Biodiversity (or biological diversity) means the variety of all living things including micro-organisms, plants, animals and ecosystems, which are found in a given area of land or body of water. Diversity of living organisms is essential for the existence of all living things as we are all interconnected. An essential component of ecological sustainable development is the long-term maintenance of biodiversity throughout the region.
Wagga Wagga City Council's strategic goals for biodiversity are: to strive for a sustainable built and natural environment; to encourage development that protects biodiversity and natural ecological processes; to promote stewardship and best practice land use policies to protect the environment and enhance the economy; and to promote the principles of ecological sustainable development.
There are many things individuals can do to help promote biodiversity. These include:
- Planting local native plant species in your garden.
- Plant species that provide food for native fauna or insects and butterflies.
- Record what birds visit your backyard through the Birds in Backyards initiative.
- Installing nesting boxes for native animals or invite birds through a bird bath.
- Volunteer your time with a local Landcare group to help improve natural areas in Wagga Wagga.
- Report sightings of the introduced Myna Birds to Council via email@example.com.

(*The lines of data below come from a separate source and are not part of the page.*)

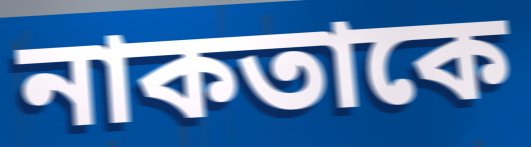
নাকতাকে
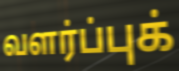
வளர்ப்புக்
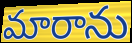
మారాను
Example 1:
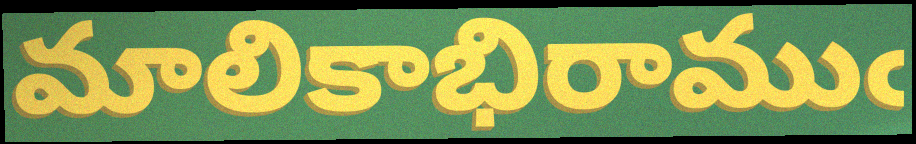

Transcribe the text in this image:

మాలికాభిరాముఁ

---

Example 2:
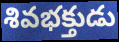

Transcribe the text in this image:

శివభక్తుడు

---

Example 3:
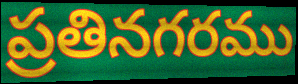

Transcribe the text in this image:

ప్రతినగరము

- Report incidents of dumped rubbish to Council on 1300 292 442.
The Superb Parrot is endemic to our region and is a species currently listed as vulnerable due to a reduction in habitat as a result of land clearing. These cute and colourful parrots enjoy living along the Murrumbidgee River where they seek out tree hollows to nest in.
This cute mammal is listed as endangered in our region. The Squirrel Glider needs trees to glide between which can be limiting as our urban area grows. Squirrel Gliders are nocturnal and feed on nectar and pollen.

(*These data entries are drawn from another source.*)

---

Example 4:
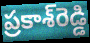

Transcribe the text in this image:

ప్రకాశ్‌రెడ్డి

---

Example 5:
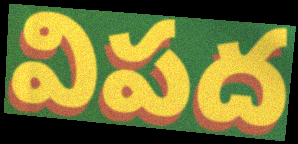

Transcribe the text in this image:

విపద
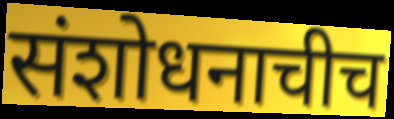
संशोधनाचीच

Nesting boxes have been installed and revegetation projects taken place in areas such as Wilks Park, Silvalite, Wiradjuri Reserve, Wollundry Lagoon and near the railway viaduct to promote the habitat of these special species.
Find an extensive list of the threatened species found within the Wagga Wagga Local Government Area here.

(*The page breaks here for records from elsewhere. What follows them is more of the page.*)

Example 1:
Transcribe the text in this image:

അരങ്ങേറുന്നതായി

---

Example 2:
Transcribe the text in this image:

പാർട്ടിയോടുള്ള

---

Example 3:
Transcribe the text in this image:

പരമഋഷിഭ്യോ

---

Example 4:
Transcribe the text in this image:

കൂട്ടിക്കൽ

Wagga Wagga residents have reported sightings of Cane Toads in their gardens or swimming pools. So far all of these animals were found to be the native Giant Banjo Frog. This native frog occurs naturally in the Wagga Wagga region and north to the Dubbo-Cobar area.
If you need to handle a suspected Cane Toad, always use rubber gloves or plastic sheeting when handling the animal. Wearing gloves is a two-way protection: some people react to the frog skin secretions, and the frog is protected from fungus infections from people.
See the Office of Environment and Heritage website to learn about the distinguishing features of the cane toad.
If you think you've seen a Cane Toad contact your local National Parks and Wildlife service office.
Common or Indian Myna
The Common or Indian Myna is an introduced pest bird and their population is spreading rapidly. They were first recorded in Wagga Wagga in 2012 and we want to prevent this pest species from establishing in our area. They are aggressive birds who compete with native wildlife for habitat, forcing birds and possums out of nests and tree hollows. They also compete with native fauna for food.
Flying Foxes and Australia Bat Lyssavirus
Fruit Bats (Flying Foxes) have the potential to carry the Australian Bat Lyssavirus which can cause an illness in humans and pets similar to that of rabies. The virus is spread from infected animals to people through bites or scratches or via saliva through the eyes, mouth or nose.
If you encounter an injured Flying Fox do not touch it but contact your local WIRES (Wildlife Information Rescue and Education Service) on 1300 094 737. Trained staff will be able to care for the Flying Fox safely.